• _WHAT YOU NEED TO DO_: Copy out every line of the items below word for word.

• _DATASET EXTRACT_:
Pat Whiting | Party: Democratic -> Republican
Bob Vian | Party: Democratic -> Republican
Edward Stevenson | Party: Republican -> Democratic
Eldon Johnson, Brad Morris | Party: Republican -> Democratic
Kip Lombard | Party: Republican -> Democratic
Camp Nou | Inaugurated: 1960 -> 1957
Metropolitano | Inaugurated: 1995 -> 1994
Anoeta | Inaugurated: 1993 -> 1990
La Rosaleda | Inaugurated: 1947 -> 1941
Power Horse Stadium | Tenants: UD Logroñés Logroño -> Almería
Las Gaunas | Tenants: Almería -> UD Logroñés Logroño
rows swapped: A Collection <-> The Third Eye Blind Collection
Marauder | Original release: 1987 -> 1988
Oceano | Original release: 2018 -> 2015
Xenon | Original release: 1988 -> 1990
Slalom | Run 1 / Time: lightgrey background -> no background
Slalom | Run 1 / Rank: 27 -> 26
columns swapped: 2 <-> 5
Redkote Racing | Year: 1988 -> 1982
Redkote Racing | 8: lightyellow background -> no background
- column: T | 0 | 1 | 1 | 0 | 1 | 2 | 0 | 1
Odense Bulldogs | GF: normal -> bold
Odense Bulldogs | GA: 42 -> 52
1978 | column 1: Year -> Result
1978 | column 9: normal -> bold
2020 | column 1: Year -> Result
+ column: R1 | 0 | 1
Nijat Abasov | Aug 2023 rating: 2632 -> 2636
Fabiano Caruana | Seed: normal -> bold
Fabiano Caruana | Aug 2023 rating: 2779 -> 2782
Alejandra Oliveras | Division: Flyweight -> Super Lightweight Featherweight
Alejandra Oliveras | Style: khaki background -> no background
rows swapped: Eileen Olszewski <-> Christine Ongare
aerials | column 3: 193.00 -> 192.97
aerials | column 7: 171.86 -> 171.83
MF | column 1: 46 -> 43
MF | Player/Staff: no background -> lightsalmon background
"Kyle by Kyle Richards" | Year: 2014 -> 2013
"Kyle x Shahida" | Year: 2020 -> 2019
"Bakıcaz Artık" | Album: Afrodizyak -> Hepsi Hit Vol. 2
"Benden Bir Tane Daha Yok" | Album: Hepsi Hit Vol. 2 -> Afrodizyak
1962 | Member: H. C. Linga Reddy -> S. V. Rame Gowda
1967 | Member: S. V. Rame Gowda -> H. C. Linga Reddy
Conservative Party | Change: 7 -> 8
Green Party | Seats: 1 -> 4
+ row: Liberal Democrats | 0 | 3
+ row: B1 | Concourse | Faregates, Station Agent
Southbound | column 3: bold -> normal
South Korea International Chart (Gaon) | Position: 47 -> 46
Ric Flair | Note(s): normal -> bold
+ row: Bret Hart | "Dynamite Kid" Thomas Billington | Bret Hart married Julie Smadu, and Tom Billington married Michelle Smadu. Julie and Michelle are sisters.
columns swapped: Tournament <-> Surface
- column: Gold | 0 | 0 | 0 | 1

• _ANSWER TO THIS EXERCISE_:
Pat Whiting | Party: Democratic -> Republican
Bob Vian | Party: Democratic -> Republican
Edward Stevenson | Party: Republican -> Democratic
Eldon Johnson, Brad Morris | Party: Republican -> Democratic
Kip Lombard | Party: Republican -> Democratic
Camp Nou | Inaugurated: 1960 -> 1957
Metropolitano | Inaugurated: 1995 -> 1994
Anoeta | Inaugurated: 1993 -> 1990
La Rosaleda | Inaugurated: 1947 -> 1941
Power Horse Stadium | Tenants: UD Logroñés Logroño -> Almería
Las Gaunas | Tenants: Almería -> UD Logroñés Logroño
rows swapped: A Collection <-> The Third Eye Blind Collection
Marauder | Original release: 1987 -> 1988
Oceano | Original release: 2018 -> 2015
Xenon | Original release: 1988 -> 1990
Slalom | Run 1 / Time: lightgrey background -> no background
Slalom | Run 1 / Rank: 27 -> 26
columns swapped: 2 <-> 5
Redkote Racing | Year: 1988 -> 1982
Redkote Racing | 8: lightyellow background -> no background
- column: T | 0 | 1 | 1 | 0 | 1 | 2 | 0 | 1
Odense Bulldogs | GF: normal -> bold
Odense Bulldogs | GA: 42 -> 52
1978 | column 1: Year -> Result
1978 | column 9: normal -> bold
2020 | column 1: Year -> Result
+ column: R1 | 0 | 1
Nijat Abasov | Aug 2023 rating: 2632 -> 2636
Fabiano Caruana | Seed: normal -> bold
Fabiano Caruana | Aug 2023 rating: 2779 -> 2782
Alejandra Oliveras | Division: Flyweight -> Super Lightweight Featherweight
Alejandra Oliveras | Style: khaki background -> no background
rows swapped: Eileen Olszewski <-> Christine Ongare
aerials | column 3: 193.00 -> 192.97
aerials | column 7: 171.86 -> 171.83
MF | column 1: 46 -> 43
MF | Player/Staff: no background -> lightsalmon background
"Kyle by Kyle Richards" | Year: 2014 -> 2013
"Kyle x Shahida" | Year: 2020 -> 2019
"Bakıcaz Artık" | Album: Afrodizyak -> Hepsi Hit Vol. 2
"Benden Bir Tane Daha Yok" | Album: Hepsi Hit Vol. 2 -> Afrodizyak
1962 | Member: H. C. Linga Reddy -> S. V. Rame Gowda
1967 | Member: S. V. Rame Gowda -> H. C. Linga Reddy
Conservative Party | Change: 7 -> 8
Green Party | Seats: 1 -> 4
+ row: Liberal Democrats | 0 | 3
+ row: B1 | Concourse | Faregates, Station Agent
Southbound | column 3: bold -> normal
South Korea International Chart (Gaon) | Position: 47 -> 46
Ric Flair | Note(s): normal -> bold
+ row: Bret Hart | "Dynamite Kid" Thomas Billington | Bret Hart married Julie Smadu, and Tom Billington married Michelle Smadu. Julie and Michelle are sisters.
columns swapped: Tournament <-> Surface
- column: Gold | 0 | 0 | 0 | 1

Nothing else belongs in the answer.